With time, as companies experimented a lot more with refracturing practices and gained a better understanding of the effects downhole, operators started viewing refracturing as a strategy to also re-stimulate or re-energize infill or offset wells. More conversations have ensued over ‘frac hits’ and hydraulic communication between wells, and whether they have a positive or negative impact on production. In many cases, it did show a positive impact on the older wells that had been producing for a while, while in some, it negatively affected both the refrac as well as offset wells.

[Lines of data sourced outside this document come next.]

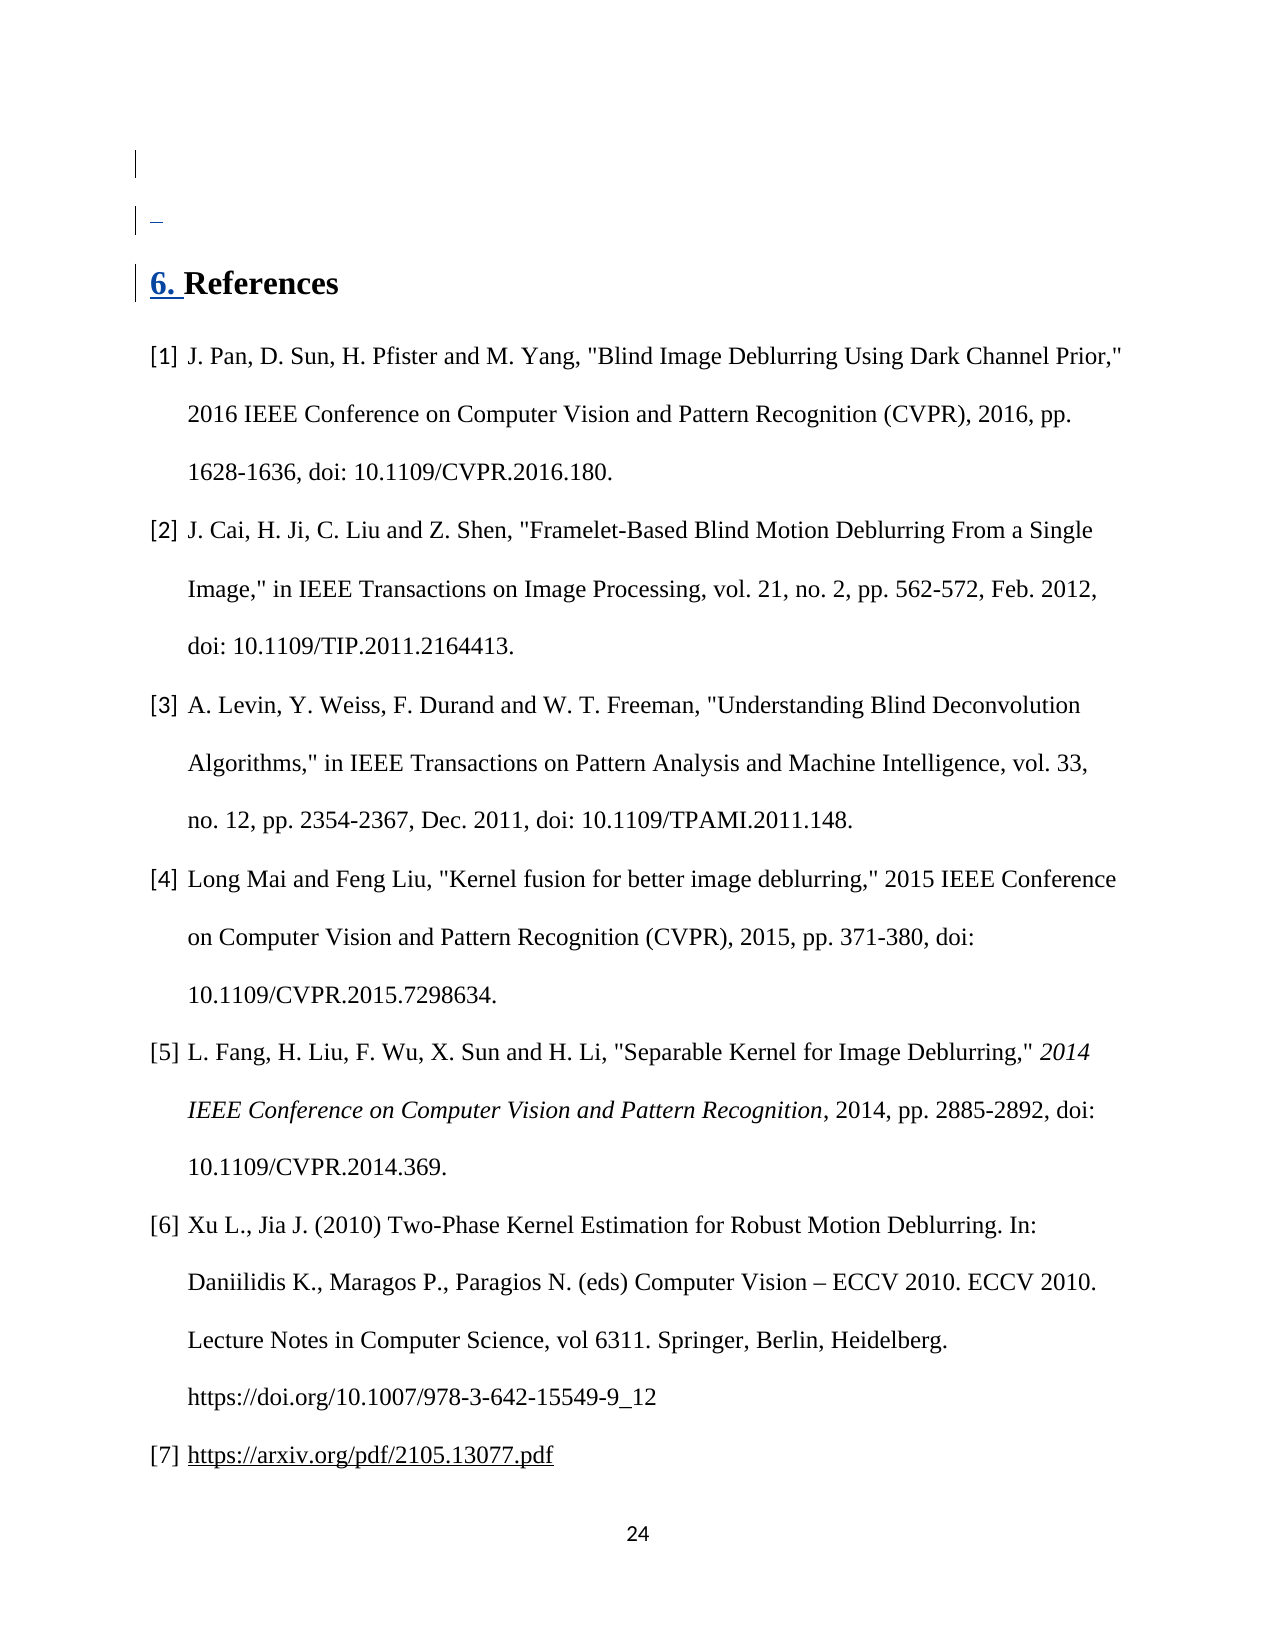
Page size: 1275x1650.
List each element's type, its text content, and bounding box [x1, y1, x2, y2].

list L. Fang, H. Liu, F. Wu, X. Sun and H. Li, "Separable Kernel for Image Deblurring," 2014 IEEE Conference on Computer Vision and Pattern Recognition, 2014, pp. 2885-2892, doi: 10.1109/CVPR.2014.369. [150, 1037, 1125, 1181]
text References [150, 263, 1125, 302]
list Long Mai and Feng Liu, "Kernel fusion for better image deblurring," 2015 IEEE Conference on Computer Vision and Pattern Recognition (CVPR), 2015, pp. 371-380, doi: 10.1109/CVPR.2015.7298634. [150, 863, 1125, 1008]
list Xu L., Jia J. (2010) Two-Phase Kernel Estimation for Robust Motion Deblurring. In: Daniilidis K., Maragos P., Paragios N. (eds) Computer Vision – ECCV 2010. ECCV 2010. Lecture Notes in Computer Science, vol 6311. Springer, Berlin, Heidelberg. https://doi.org/10.1007/978-3-642-15549-9_12 [150, 1210, 1125, 1411]
list A. Levin, Y. Weiss, F. Durand and W. T. Freeman, "Understanding Blind Deconvolution Algorithms," in IEEE Transactions on Pattern Analysis and Machine Intelligence, vol. 33, no. 12, pp. 2354-2367, Dec. 2011, doi: 10.1109/TPAMI.2011.148. [150, 689, 1125, 834]
list J. Pan, D. Sun, H. Pfister and M. Yang, "Blind Image Deblurring Using Dark Channel Prior," 2016 IEEE Conference on Computer Vision and Pattern Recognition (CVPR), 2016, pp. 1628-1636, doi: 10.1109/CVPR.2016.180. [150, 340, 1125, 486]
list https://arxiv.org/pdf/2105.13077.pdf [150, 1440, 1125, 1468]
list J. Cai, H. Ji, C. Liu and Z. Shen, "Framelet-Based Blind Motion Deblurring From a Single Image," in IEEE Transactions on Image Processing, vol. 21, no. 2, pp. 562-572, Feb. 2012, doi: 10.1109/TIP.2011.2164413. [150, 514, 1125, 660]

Figure 7: A new well (in blue) was drilled and completed ~2000ft from the well that was refractured (in red) at the same time (approximate date shown by the dotted line). Inflection in production performance post-refrac is indicative of the effect of refracturing on an infill well
With this in mind, definitions of what makes a ‘successful’ refrac start to vary – some view it as slowing down the decline rate of the parent well in order to extend the well life, while others are focused on accelerating recovery within a short time frame. Ultimately, the success of a refrac is determined by its economics. Many operators only find it economic to stimulate both the parent well and positively affect offset wells.

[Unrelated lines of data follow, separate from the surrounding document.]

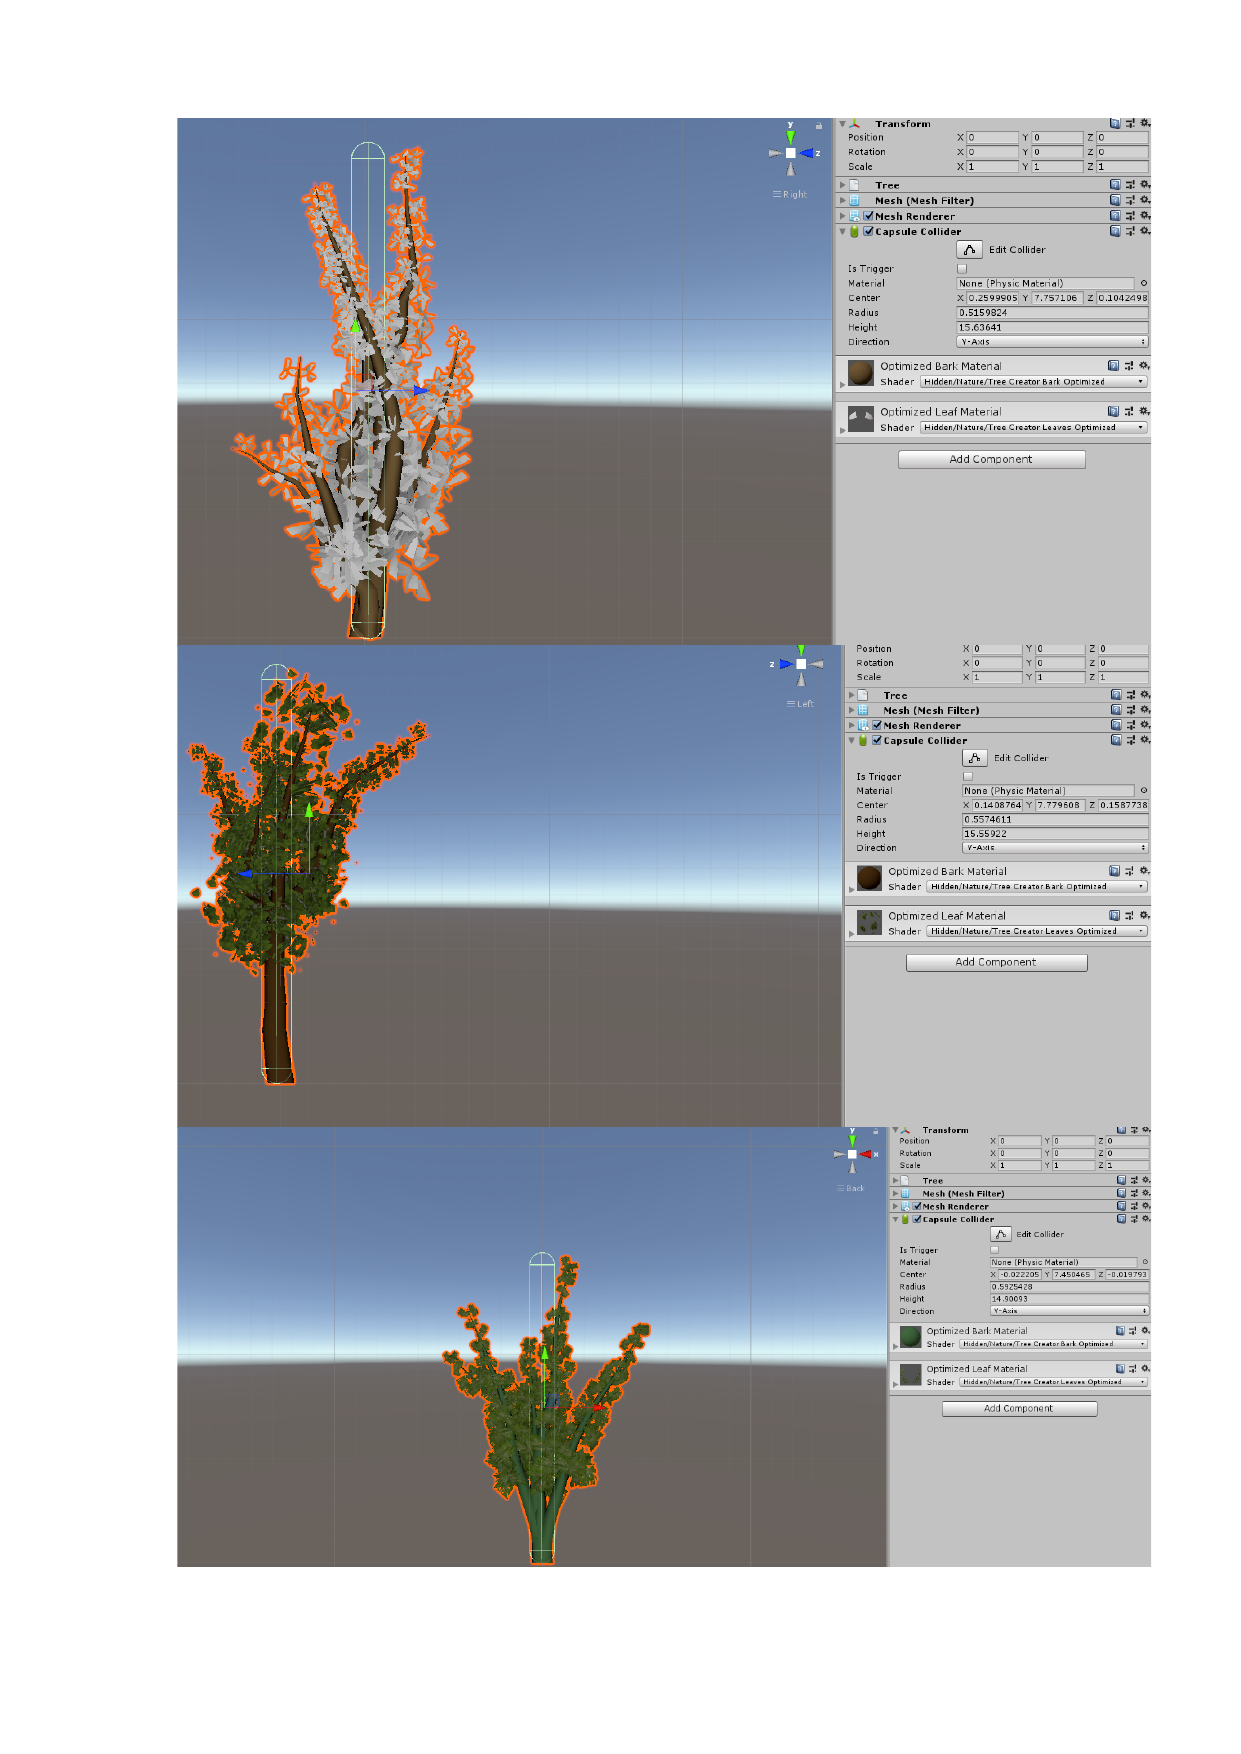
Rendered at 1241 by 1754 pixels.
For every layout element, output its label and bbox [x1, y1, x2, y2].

picture [177, 118, 1152, 1567]
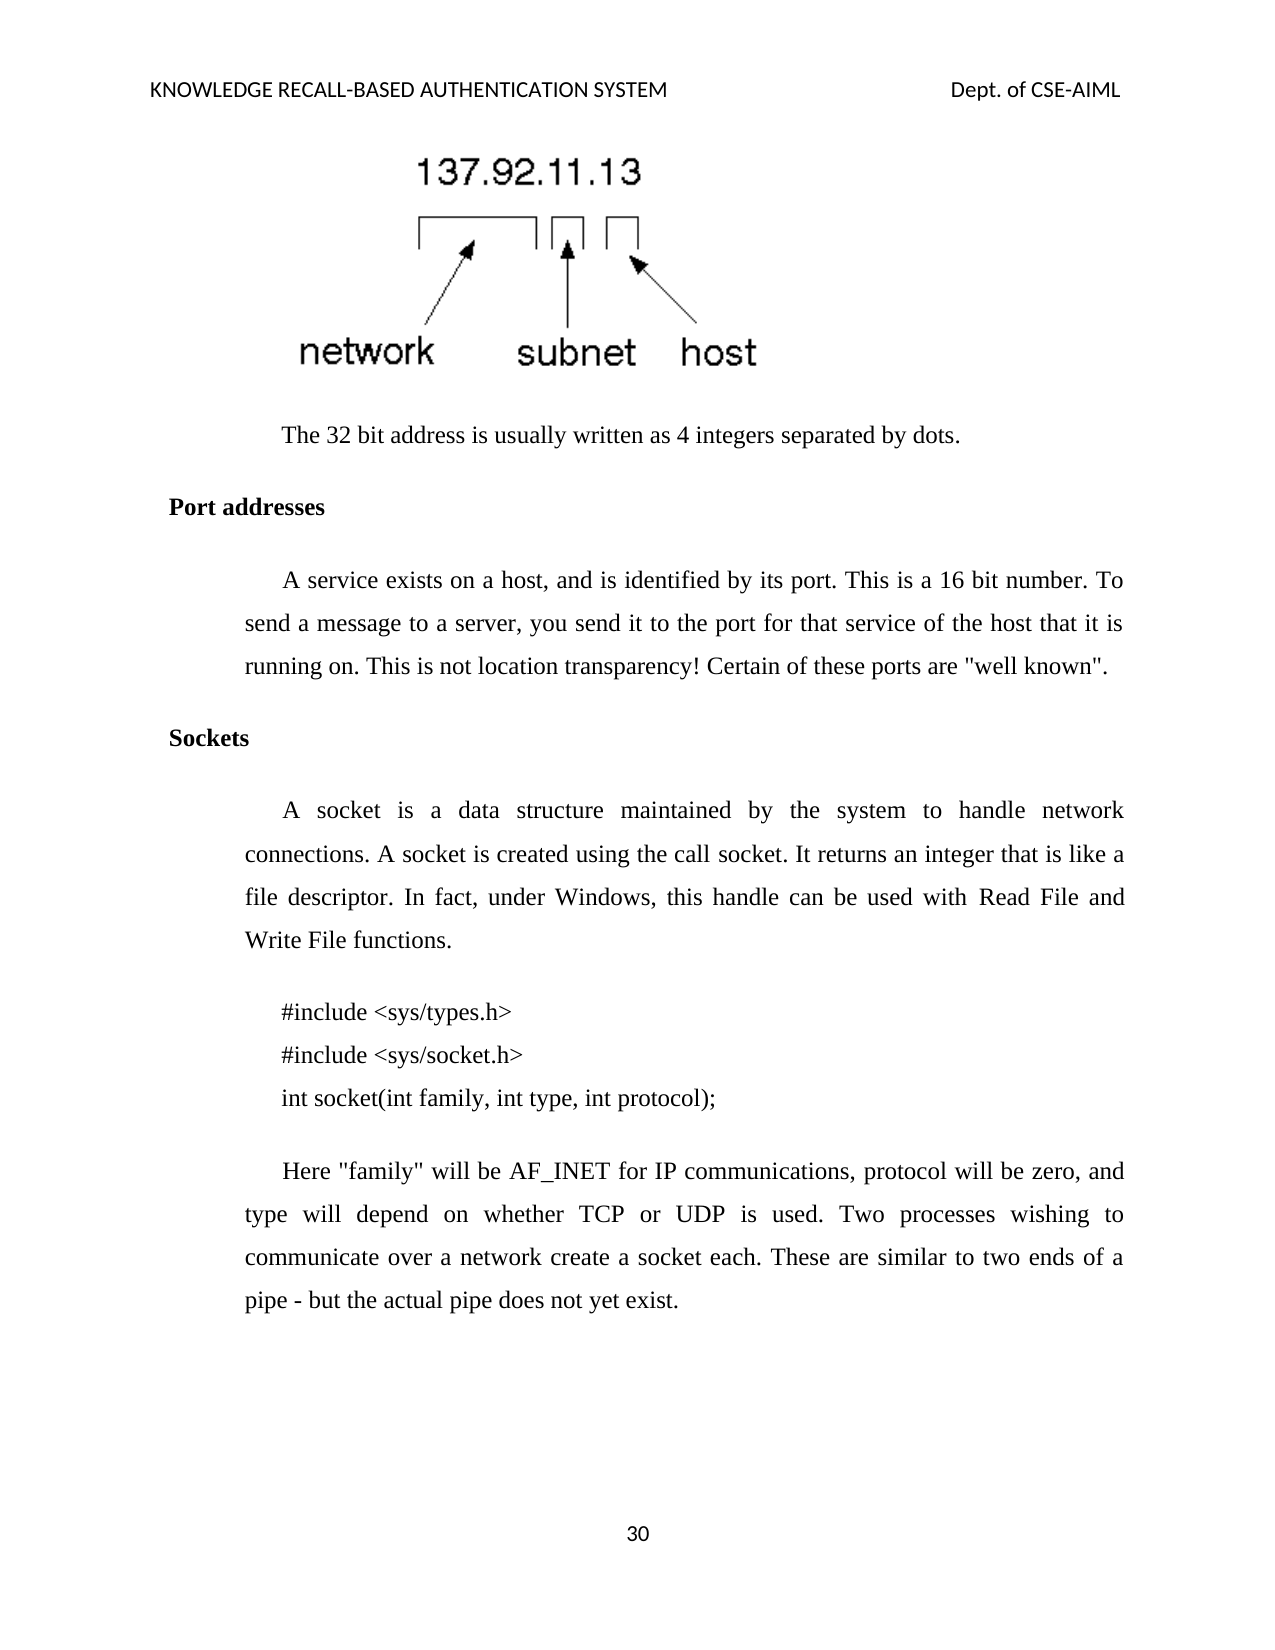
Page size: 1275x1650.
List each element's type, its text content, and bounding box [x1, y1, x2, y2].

text A service exists on a host, and is identified by its port. This is a 16 bit number. To send a message to a server, you send it to the port for that service of the host that it is running on. This is not location transparency! Certain of these ports are "well known". [244, 565, 1125, 680]
text A socket is a data structure maintained by the system to handle network connections. A socket is created using the call socket. It returns an integer that is like a file descriptor. In fact, under Windows, this handle can be used with Read File and Write File functions. [244, 796, 1125, 954]
subtitle Port addresses [150, 492, 1125, 521]
text int socket(int family, int type, int protocol); [244, 1083, 1125, 1112]
text #include <sys/socket.h> [244, 1040, 1125, 1069]
text #include <sys/types.h> [244, 997, 1125, 1026]
subtitle Sockets [150, 723, 1125, 752]
text The 32 bit address is usually written as 4 integers separated by dots. [244, 420, 1125, 449]
picture [281, 150, 797, 377]
text Here "family" will be AF_INET for IP communications, protocol will be zero, and type will depend on whether TCP or UDP is used. Two processes wishing to communicate over a network create a socket each. These are similar to two ends of a pipe - but the actual pipe does not yet exist. [244, 1156, 1125, 1314]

Success of refracs can be quantified by various performance metrics – IP rates, decline rates before and after refracs and incremental EUR post-refrac. It is important to understand the impact of completion trends on these production metrics. A successful uplift in production can also be influenced by the timing of the refrac operation. Figure 8 shows the relation between ‘IP ratio’ (ratio of production rate post-refrac and IP rate from initial completion) and ‘time before refrac’, in a selected area in the Williston Basin. Although refracturing early in the life of the well shows mixed results, waiting to refrac a well beyond 25 months since the start of its first production, did not yield a positive increase in the IP ratio.
Another example of measuring the success of a refrac is by looking at the decline rate before and after refracturing. If the decline rate can extend over a longer period of time and with a flatter slope, the well will see significantly better returns. Based on this metric, the refracs in Williston Basin have had middling success. Many refracs hover around the same decline rate as the original wells had.
Figure 9: The oil decline rate of the initial completion (x-axis) versus refrac (y-axis). The diagonal line titled Y=X indicates where the decline rate after the initial completion equals the decline rate post-refrac
As oil prices continue to hover around the $50 range and recompletion techniques improve, refracs will only become a more important component of operators’ long-term plans. Learning from current trends and best practices will put companies in a position to maximize their refracs.